**ATIVIDADE**
Continue o texto sobre os cuidados primários de saúde e as urgências hospitalares a partir da última frase apresentada.

**SECÇÃO DO DOCUMENTO**
- - - - - - -

Estamos de acordo em que o desenvolvimento dos cuidados primários de Saúde vai impedir o desaguar de todas as situações nas urgências hospitalares. Mais uma vez é uma verdade óbvia e demonstrada pelo recente relatório anual do Ministério da Saúde, que assinala que 40% dos atendimentos nos Serviços de Urgência hospitalares podiam ser resolvidos nos Cuidados Primários. Mas já não são óbvias as soluções concretas. Para os cuidados primários funcionarem é necessário repor os quadros destruídos por este Governo desde 2011, contratar médicos, enfermeiros, assistentes operacionais. Sai barato se forem impedidas idas às urgências hospitalares, agudizações de doenças crónicas evitáveis, sempre com grandes dispêndios para o Serviço Nacional de Saúde (SNS). É pois e concretamente repor as estruturas dos Centros de Saúde e abrir mais Unidades de Saúde Familiar, que provaram ser uma solução para a nossa rede de cuidados. É necessário abrir camas de cuidados continuados e fortalecer as Unidades de Cuidados na Comunidade, que ficam a montante de tudo o resto e podem evitar consultas e institucionalizações de idosos.

- - - - - - -

**DADOS DE ORIGEM**
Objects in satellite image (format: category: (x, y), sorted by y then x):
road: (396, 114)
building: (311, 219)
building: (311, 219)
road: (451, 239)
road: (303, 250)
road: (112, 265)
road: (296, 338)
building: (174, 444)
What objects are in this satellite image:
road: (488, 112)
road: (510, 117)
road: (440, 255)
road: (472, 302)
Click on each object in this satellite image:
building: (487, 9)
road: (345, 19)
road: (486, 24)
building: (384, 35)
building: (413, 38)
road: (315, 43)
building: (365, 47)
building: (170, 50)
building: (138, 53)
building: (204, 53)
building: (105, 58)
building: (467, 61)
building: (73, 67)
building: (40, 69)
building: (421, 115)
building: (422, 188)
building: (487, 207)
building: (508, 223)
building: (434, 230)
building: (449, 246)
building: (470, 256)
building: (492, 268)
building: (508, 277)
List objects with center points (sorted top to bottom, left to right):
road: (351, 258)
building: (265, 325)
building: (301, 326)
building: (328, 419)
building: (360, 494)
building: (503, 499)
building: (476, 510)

- - - - - - -

**ÁREA DE RESPOSTA**
Estamos de acordo em que os hospitais devem ter financiamentos adequados e programados, para não dependerem de novos “pedidos” ao longo do ano.

Estamos de acordo em que os cuidados primários devem ter autonomia financeira com orçamento próprio e não dependerem das Administrações Regionais de Saúde. Estamos de acordo em que deverá haver uma articulação formal entre os hospitais e os cuidados primários, tal como parcerias com as autarquias e outras instituições de base, de modo as decisões serem articuladas, integradas e o mais próximo possível das comunidades.

Pode mesmo dizer-se que estamos todos de acordo que se deve separar os serviços públicos dos privados e que o SNS deve maximalizar a utilização dos seus recursos. Não há razão para se pagarem 22,3 milhões de euros em endoscopias gastrenterológicas, quando temos bons especialistas e equipamento nos Serviços Públicos. Não se pode é deixar fugir os especialistas para o privado ou para o estrangeiro e deixar deteriorar-se o material por falta de recursos para a manutenção. Como se vê, paga-se caro.

Estamos de acordo em ser rigorosos na regulação dos privados não deixando que ocupem territorialmente o espaço do público e que vão gradualmente invadindo a oferta de serviços naquilo que o SNS, também gradualmente, vai sendo insuficiente. Estamos de acordo em que o Estado não ande a sustentar os privados através da ADSE.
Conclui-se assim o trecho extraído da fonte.